Hungriges Publikum wünschen sich österreichische Nachwuchsmodels ab Mittwoch auf Puls 4. Zum zweiten Mal startet der Privatsender das Casting: Über zwölf Wochen versuchen sie sich in einem Paralleluniversum, das Schöpfungen wie den "Winterwalk", Herausforderungen wie "längster Laufsteg der Welt" am Ende eine Belohnung wie "Brunotti-Testimonial für Hervis, geshootet in Südafrika" bereithält.

Zielvorgaben

"Zuschauerzahlen im sechsstelligen Bereich also über 100.000 Zuseher und Marktführer bei den jungen Frauen zu sein", wünscht sich ProSiebenSat.1-Chef Markus Breitenecker.

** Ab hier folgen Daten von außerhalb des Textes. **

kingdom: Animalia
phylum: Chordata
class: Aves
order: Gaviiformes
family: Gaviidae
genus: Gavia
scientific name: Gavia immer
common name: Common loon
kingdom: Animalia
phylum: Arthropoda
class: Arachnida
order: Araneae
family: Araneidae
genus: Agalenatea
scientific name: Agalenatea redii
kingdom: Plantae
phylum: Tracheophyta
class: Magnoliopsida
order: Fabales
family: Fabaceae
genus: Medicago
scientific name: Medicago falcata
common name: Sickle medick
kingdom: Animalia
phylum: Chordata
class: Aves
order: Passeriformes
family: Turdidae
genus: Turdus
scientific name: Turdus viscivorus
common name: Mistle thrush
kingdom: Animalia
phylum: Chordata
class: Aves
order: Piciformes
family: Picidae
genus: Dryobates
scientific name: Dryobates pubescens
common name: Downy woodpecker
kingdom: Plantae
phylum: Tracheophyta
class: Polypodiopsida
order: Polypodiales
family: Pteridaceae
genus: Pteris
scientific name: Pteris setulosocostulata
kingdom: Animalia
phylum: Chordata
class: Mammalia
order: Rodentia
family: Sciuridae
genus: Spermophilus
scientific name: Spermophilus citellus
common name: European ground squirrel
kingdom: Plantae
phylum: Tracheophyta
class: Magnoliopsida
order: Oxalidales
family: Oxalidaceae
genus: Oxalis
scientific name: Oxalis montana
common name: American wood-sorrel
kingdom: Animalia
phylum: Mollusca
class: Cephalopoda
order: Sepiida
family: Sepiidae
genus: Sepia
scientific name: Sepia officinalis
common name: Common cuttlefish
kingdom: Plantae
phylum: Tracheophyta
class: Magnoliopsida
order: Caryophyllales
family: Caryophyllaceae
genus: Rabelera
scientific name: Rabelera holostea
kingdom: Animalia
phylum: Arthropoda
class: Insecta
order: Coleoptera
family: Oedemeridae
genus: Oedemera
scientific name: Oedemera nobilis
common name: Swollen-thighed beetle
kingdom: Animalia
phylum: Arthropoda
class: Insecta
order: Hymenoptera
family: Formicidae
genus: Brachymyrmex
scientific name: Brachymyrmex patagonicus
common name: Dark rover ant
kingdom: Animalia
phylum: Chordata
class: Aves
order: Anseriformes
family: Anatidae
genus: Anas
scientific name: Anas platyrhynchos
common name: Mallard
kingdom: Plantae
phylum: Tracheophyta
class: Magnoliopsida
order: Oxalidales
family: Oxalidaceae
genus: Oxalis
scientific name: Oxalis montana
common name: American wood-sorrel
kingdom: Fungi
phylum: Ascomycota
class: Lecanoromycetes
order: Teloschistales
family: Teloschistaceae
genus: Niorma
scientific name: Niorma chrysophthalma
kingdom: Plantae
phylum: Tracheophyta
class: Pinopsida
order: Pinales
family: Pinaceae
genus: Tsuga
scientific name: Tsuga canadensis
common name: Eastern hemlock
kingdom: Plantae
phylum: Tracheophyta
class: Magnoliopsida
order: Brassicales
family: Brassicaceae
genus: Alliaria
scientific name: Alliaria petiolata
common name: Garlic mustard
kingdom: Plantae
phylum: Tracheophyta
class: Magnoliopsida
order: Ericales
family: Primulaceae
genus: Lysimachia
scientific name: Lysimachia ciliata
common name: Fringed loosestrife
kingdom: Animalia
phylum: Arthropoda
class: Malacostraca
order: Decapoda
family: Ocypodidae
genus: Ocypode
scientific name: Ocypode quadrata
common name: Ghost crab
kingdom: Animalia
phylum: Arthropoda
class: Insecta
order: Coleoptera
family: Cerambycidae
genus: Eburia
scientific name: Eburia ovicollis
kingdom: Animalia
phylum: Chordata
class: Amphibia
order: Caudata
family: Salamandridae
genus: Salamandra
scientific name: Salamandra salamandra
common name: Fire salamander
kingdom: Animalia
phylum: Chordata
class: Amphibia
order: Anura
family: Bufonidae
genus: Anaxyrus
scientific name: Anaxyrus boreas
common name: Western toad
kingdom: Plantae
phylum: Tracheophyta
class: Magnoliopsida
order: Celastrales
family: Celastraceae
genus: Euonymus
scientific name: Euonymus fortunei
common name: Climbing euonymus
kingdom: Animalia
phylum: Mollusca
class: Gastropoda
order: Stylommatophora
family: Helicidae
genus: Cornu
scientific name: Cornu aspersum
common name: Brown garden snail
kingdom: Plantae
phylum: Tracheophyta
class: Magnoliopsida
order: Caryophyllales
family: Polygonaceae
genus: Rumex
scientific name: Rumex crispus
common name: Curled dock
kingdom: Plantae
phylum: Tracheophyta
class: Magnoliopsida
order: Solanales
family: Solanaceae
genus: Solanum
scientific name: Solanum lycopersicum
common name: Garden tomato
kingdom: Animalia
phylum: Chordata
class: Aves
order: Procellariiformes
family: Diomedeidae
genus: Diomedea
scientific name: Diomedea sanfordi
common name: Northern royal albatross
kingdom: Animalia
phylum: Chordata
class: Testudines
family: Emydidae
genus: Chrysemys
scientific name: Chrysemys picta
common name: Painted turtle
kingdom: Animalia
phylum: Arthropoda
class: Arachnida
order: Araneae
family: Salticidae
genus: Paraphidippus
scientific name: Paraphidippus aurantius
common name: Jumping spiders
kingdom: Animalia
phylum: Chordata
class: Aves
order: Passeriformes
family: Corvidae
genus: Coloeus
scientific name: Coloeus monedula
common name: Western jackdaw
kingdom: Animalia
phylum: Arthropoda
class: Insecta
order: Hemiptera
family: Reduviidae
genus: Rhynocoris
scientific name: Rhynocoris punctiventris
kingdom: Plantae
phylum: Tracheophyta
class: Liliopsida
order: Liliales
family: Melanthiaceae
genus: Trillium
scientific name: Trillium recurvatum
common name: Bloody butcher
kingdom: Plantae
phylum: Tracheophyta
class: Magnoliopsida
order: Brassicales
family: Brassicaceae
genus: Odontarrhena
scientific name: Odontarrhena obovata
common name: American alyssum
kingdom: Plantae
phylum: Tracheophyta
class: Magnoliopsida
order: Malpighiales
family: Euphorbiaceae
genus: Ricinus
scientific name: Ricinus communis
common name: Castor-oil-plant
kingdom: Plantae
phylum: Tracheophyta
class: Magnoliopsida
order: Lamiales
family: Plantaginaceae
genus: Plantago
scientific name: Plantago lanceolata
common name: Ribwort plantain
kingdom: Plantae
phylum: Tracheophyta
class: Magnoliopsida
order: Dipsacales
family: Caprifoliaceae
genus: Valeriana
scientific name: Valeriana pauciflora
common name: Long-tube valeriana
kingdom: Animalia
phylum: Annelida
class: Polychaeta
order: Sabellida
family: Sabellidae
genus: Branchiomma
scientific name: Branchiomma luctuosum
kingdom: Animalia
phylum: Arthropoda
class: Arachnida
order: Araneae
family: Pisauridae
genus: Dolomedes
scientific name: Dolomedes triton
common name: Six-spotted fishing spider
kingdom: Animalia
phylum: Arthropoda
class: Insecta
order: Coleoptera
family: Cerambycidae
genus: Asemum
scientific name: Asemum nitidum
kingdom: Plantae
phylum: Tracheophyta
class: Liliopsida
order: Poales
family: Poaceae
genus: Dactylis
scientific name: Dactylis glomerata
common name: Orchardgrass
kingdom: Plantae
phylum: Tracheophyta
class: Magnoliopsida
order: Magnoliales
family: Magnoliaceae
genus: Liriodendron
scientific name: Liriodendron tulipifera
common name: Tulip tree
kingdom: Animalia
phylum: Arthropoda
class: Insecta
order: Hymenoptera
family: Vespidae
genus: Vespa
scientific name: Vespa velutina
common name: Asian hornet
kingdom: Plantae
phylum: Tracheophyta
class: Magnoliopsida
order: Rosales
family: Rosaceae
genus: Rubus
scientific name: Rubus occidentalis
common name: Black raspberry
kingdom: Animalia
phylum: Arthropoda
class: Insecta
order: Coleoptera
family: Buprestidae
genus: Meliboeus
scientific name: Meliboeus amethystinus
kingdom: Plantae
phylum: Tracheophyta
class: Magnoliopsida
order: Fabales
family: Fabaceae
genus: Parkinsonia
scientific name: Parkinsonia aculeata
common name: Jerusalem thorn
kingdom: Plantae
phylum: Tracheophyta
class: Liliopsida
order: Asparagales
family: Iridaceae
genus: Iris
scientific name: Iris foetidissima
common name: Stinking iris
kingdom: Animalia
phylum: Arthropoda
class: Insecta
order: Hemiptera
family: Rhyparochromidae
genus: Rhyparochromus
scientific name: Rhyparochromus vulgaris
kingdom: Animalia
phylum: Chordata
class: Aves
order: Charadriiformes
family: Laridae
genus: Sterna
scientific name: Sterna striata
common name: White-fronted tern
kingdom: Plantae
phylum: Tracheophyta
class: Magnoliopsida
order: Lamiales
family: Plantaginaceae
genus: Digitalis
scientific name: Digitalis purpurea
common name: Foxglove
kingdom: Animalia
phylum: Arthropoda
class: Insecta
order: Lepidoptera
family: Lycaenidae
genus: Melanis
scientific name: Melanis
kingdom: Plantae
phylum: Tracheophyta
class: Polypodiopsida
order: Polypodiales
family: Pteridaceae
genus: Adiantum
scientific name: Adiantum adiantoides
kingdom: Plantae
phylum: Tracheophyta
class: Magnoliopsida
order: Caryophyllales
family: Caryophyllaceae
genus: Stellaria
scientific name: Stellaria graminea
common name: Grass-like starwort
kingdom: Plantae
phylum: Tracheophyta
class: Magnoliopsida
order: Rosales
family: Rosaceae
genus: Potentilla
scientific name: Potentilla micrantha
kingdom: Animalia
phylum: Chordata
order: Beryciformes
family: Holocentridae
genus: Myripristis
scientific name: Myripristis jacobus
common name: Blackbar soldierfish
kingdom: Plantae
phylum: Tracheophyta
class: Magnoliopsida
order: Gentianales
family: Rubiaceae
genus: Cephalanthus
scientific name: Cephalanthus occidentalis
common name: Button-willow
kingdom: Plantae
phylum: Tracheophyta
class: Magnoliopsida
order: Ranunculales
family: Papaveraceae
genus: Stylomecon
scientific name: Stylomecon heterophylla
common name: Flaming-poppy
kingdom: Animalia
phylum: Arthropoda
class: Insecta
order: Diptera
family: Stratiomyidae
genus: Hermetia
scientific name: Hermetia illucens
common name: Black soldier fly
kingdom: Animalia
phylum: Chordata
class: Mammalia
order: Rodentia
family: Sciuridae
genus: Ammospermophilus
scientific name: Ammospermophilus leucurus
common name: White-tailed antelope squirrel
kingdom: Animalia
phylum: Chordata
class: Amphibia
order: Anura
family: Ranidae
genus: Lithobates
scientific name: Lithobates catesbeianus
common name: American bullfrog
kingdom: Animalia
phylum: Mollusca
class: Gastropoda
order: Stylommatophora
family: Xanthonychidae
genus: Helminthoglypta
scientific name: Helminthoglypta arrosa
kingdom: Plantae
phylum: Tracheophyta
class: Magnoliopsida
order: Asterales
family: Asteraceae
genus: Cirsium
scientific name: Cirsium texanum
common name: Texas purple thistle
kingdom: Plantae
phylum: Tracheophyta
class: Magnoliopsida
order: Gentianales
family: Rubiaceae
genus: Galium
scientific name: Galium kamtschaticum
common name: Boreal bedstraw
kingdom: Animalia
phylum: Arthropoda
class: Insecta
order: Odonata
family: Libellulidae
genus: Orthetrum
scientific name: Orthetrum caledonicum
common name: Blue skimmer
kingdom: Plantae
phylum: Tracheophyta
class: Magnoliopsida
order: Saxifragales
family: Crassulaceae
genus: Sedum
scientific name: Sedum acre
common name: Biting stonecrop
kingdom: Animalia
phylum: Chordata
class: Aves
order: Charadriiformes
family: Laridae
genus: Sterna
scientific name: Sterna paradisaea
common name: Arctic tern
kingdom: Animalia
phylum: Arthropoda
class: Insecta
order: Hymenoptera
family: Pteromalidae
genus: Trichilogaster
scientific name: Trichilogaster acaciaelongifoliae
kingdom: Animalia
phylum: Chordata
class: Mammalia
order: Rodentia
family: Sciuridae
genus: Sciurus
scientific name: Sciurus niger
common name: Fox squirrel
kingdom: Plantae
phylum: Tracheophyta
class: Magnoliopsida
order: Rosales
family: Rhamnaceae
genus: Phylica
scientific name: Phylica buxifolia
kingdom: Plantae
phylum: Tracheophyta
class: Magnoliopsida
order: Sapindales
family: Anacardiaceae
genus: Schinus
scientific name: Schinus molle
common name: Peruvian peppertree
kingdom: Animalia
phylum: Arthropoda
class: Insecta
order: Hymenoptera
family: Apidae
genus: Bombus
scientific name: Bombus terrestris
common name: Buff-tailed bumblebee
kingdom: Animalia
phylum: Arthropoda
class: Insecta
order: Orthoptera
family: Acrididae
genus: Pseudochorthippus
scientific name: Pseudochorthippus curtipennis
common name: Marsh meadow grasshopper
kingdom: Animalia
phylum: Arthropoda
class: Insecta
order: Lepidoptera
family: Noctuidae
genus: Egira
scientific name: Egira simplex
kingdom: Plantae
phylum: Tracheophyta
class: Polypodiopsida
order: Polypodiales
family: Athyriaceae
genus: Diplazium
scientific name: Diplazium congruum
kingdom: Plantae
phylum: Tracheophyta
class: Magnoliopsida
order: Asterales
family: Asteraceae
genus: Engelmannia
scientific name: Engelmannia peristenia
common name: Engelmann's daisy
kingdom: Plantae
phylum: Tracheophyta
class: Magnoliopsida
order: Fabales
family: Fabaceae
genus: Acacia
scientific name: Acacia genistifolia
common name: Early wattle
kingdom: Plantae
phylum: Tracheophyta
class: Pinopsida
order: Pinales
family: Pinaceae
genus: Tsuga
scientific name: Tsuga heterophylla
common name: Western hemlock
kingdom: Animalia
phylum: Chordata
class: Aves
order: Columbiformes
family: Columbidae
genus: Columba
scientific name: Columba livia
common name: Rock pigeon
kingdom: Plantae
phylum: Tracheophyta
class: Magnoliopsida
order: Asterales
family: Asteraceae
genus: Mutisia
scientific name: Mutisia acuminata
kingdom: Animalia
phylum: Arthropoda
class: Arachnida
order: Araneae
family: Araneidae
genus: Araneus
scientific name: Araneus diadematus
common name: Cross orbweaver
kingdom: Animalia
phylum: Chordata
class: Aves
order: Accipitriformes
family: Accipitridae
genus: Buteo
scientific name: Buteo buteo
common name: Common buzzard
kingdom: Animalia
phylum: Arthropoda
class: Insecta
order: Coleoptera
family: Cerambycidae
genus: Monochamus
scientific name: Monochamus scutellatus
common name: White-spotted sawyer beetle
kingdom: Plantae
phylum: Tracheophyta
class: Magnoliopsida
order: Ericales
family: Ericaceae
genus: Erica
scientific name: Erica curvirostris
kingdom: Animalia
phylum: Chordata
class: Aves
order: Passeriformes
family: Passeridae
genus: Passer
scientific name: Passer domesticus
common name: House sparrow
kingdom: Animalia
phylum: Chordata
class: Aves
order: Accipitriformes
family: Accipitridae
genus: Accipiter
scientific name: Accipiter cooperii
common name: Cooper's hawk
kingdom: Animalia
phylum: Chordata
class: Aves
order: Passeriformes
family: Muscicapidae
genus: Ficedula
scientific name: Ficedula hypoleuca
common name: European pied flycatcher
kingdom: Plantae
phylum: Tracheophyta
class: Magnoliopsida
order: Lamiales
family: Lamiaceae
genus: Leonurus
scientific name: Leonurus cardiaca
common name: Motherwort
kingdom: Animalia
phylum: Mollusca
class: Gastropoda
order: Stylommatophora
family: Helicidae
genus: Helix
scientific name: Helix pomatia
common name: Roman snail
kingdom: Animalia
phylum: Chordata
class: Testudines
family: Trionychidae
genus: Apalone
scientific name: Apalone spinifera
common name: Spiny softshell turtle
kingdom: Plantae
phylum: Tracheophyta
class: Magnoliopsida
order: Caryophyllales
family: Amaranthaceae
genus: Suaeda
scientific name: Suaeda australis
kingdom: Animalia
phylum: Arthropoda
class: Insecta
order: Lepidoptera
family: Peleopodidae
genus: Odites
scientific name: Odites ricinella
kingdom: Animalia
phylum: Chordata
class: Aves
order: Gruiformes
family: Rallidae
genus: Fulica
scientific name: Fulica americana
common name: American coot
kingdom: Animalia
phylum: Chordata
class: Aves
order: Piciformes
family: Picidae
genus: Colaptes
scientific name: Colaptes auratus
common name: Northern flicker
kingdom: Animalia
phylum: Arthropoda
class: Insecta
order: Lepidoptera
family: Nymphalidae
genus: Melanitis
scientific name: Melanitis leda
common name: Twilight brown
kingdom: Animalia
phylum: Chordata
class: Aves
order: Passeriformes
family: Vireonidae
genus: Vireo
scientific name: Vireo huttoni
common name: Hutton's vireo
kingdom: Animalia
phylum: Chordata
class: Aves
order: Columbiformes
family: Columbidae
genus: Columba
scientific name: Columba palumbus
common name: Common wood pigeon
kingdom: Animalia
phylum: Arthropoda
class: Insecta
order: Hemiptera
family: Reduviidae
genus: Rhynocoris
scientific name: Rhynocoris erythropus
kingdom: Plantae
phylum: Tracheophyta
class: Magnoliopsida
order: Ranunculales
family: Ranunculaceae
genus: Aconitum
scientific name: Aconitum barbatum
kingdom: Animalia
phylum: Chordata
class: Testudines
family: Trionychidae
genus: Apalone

Gut möglich, dass er das schafft. Casting gehört in Österreich noch zu den Bringern. Zuletzt waren etwa auf ATV 443.000 Zuschauer bei "Bauer sucht Frau" dabei: Das erste Mal ließ der Privatsender an diesem Abend den ORF hinter sich.

Nachwuchsmodels suchen mittlerweile Sender in mehr als 40 Ländern von Aruba bis Westafrika. Gründe für den weltweiten Erfolg sieht die Filmwissenschafterin Andrea B. Braidt in Parallelläufen von Casting und alten Erzähltraditionen. Die Modelsuche folge dem Melodrama, erklärt Braidt: "Das Melodram ist auf die Gefühlswelt der Figuren konzentriert und richtet die Aufmerksamkeit auf die Zukunft."

Wird sie weiterkommen?

Das "Werden sie einander kriegen?" findet eine Entsprechung in der Frage: "Wird sie weiterkommen?" Daraus ergibt sich wie von selbst ein Spannungsbogen. Rückgriffe auf klassische Mythologien erlauben zudem allzeit gültige Heldengeschichten, die sich in der Modelsuche ebenfalls finden.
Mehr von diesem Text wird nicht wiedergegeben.